Gemini Omni Flash makes video Gemini’s next multimodal output
May 29, 2026

Google introduced Gemini Omni Flash: a new model that can combine text, images, audio and video as input, then generate or conversationally edit video output.
Google has introduced Gemini Omni, a new model family that pushes Gemini’s multimodal capabilities further into video production. The first public member is Gemini Omni Flash. According to Google, the model can combine text, images, audio and video as input and generate new videos from them. At launch, the focus is clearly on video; additional output modalities such as image and audio are planned for later.
The key point is not just video generation, but conversational editing. Users should be able to take an existing video and modify it with natural language: swap objects, change actions, adjust camera angles, alter lighting or transform the style of a scene. Google emphasizes consistency across multiple prompts: characters should remain recognizable, the scene should remember previous steps and physical behavior should become more plausible.

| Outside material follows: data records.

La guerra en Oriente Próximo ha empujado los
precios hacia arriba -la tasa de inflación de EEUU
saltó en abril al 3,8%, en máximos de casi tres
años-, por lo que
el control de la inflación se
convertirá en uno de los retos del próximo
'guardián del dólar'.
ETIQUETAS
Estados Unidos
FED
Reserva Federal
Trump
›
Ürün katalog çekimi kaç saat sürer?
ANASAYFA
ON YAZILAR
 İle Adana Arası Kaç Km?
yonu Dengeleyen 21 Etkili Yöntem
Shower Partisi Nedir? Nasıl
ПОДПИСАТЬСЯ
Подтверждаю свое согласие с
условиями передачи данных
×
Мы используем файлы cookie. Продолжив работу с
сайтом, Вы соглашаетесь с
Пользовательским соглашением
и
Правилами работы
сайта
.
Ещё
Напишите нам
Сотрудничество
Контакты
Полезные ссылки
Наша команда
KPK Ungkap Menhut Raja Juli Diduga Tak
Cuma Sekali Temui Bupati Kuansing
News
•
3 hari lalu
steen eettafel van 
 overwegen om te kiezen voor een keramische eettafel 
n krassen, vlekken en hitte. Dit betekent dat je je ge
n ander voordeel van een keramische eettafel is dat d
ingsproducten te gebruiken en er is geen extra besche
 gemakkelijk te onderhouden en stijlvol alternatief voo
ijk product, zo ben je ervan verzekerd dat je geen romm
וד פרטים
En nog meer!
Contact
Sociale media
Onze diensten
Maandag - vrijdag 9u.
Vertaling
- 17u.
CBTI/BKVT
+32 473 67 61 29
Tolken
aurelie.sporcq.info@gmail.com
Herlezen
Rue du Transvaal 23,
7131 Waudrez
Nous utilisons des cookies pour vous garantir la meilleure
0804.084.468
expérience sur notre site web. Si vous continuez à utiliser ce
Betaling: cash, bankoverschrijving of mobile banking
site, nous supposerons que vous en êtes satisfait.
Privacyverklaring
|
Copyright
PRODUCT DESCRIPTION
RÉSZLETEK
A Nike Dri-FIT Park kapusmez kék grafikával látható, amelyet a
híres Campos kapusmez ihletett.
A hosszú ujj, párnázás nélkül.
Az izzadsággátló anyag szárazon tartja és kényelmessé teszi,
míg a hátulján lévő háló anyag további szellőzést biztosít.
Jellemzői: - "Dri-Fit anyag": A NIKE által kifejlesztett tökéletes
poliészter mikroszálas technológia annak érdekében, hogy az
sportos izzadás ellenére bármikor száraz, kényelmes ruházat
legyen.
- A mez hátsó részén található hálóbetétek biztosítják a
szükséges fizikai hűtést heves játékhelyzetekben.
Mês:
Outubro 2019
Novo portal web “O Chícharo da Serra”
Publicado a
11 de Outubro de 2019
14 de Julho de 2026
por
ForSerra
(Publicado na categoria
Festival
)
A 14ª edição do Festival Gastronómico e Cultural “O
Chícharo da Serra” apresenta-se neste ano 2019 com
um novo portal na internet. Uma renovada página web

That positions Omni not as a simple text-to-video generator, but as a creative multimodal tool. The most important capability is combining different references: an image can define the character, a video can provide motion, audio can provide rhythm and text can define the desired scene. Omni is then supposed to turn those inputs into one coherent clip. For creators, this matters because existing material becomes controllable prompt context rather than just raw footage for traditional editing.
The business value is obvious: product videos, social clips, training material, explainers and fast visual prototypes become cheaper and faster to produce. At the same time, the pressure on media literacy and provenance increases. Google says videos created with Omni include SynthID and C2PA Content Credentials. That matters, but it does not solve everything: platforms, newsrooms and companies still need processes to label AI-generated or AI-edited video and detect misuse.
According to Google, Gemini Omni Flash is rolling out first to Google AI Pro and Ultra subscribers in the Gemini app and Google Flow. It is also being made available at no additional cost to users of YouTube Shorts and YouTube Create starting this week. Developers and enterprise customers are expected to get API access in the coming weeks.
The takeaway: Gemini Omni is a clear signal that AI video competition is no longer only about producing pretty clips. The decisive questions are how well models handle real references, how stable iterative editing becomes and whether they can reliably combine world knowledge, physics and style control. That is exactly where Google is now making its move.
💡 In plain English
Gemini Omni Flash is like a video assistant: you give it text, images, audio or an existing video, and it can create a new video or edit the old one through chat.
Key Takeaways
- →Gemini Omni Flash combines text, image, audio and video inputs for video output.
- →The focus is conversational video editing, not just text-to-video generation.
- →Google starts with the Gemini app, Google Flow, YouTube Shorts and YouTube Create; APIs are planned next.
- →SynthID and C2PA are intended to make provenance and AI generation more transparent.
FAQ
What is Gemini Omni Flash?
Gemini Omni Flash is the first model in the new Gemini Omni family and can generate or edit videos from multimodal inputs.
Can Gemini Omni already output images and audio?
At launch, the focus is video. Google says additional output modalities such as image and audio will follow later.
Is there an API?
Google says developers and enterprise customers should get API access in the coming weeks.